Make an exact copy of each entry, leaving out every picture.

INPUT MATERIAL: Begin

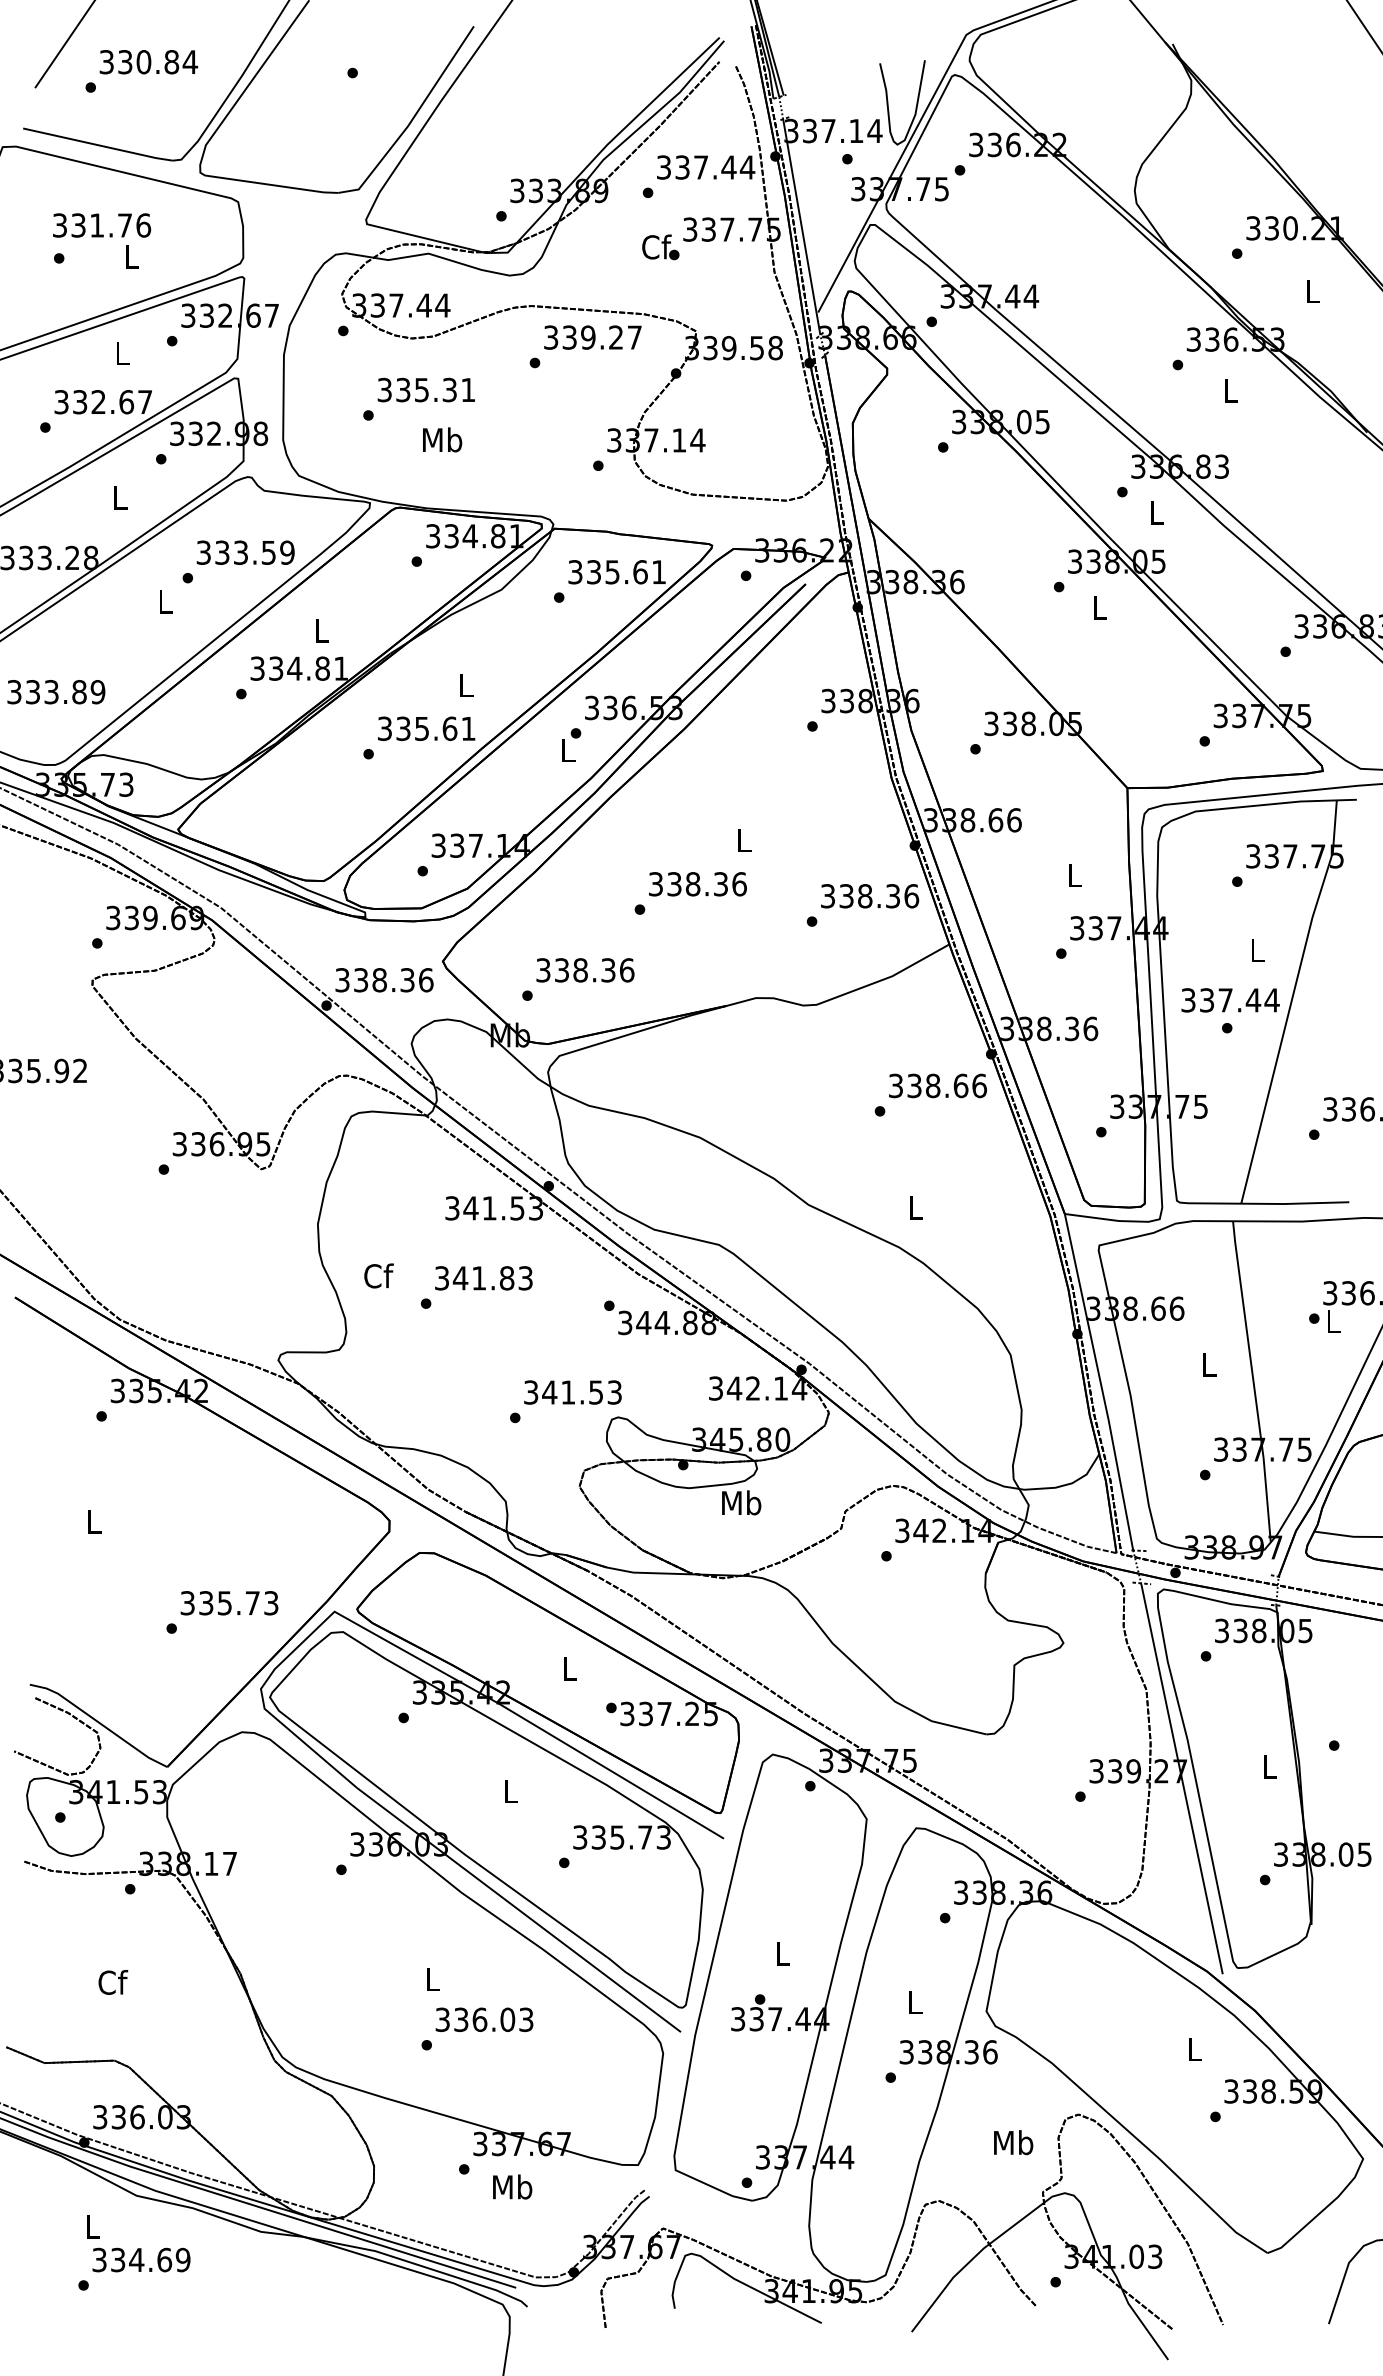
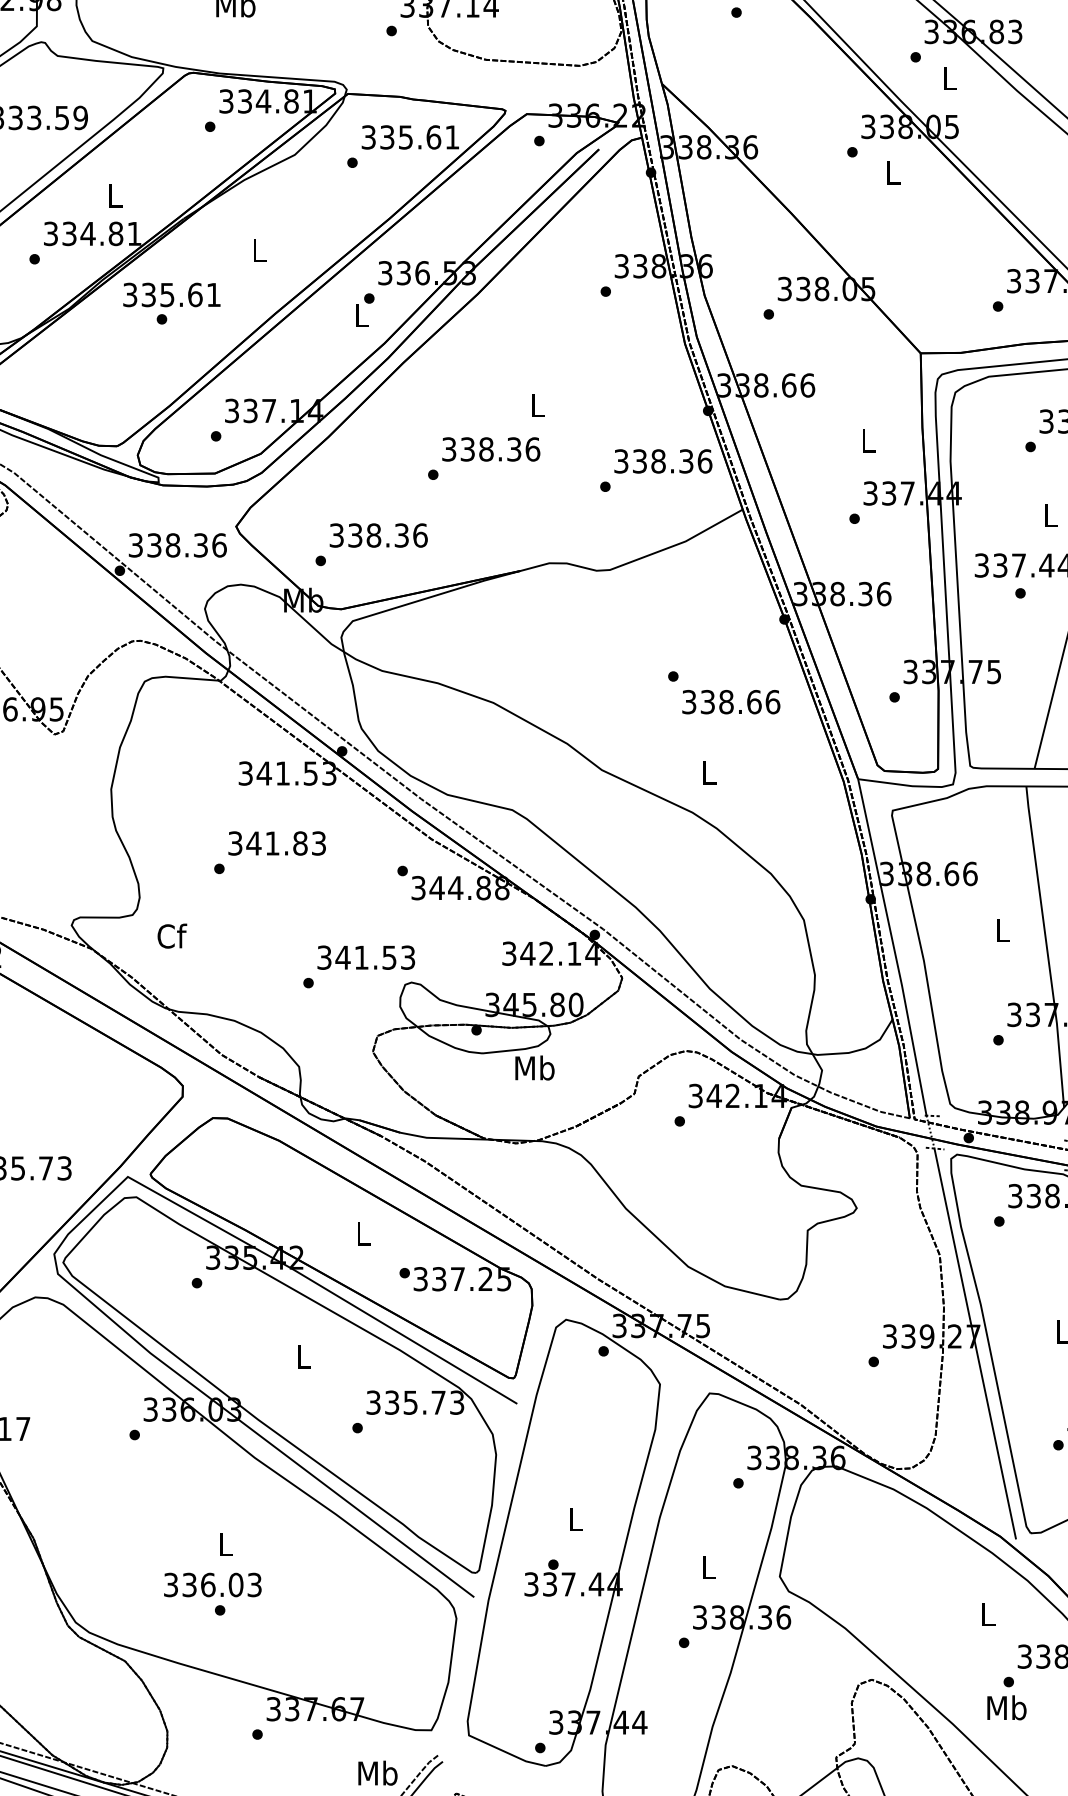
text: (426, 728) -> (171, 294), moved
text: (937, 1085) -> (730, 701), moved
text: (378, 1275) -> (171, 935), moved
text: (484, 2019) -> (212, 1584), moved
text: (1013, 2142) -> (1006, 1707), moved
text: (512, 2186) -> (377, 1772), moved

INPUT MATERIAL: End

- [EXPECTED ANSWER]:
text: (426, 728) -> (171, 294), moved
text: (937, 1085) -> (730, 701), moved
text: (378, 1275) -> (171, 935), moved
text: (484, 2019) -> (212, 1584), moved
text: (1013, 2142) -> (1006, 1707), moved
text: (512, 2186) -> (377, 1772), moved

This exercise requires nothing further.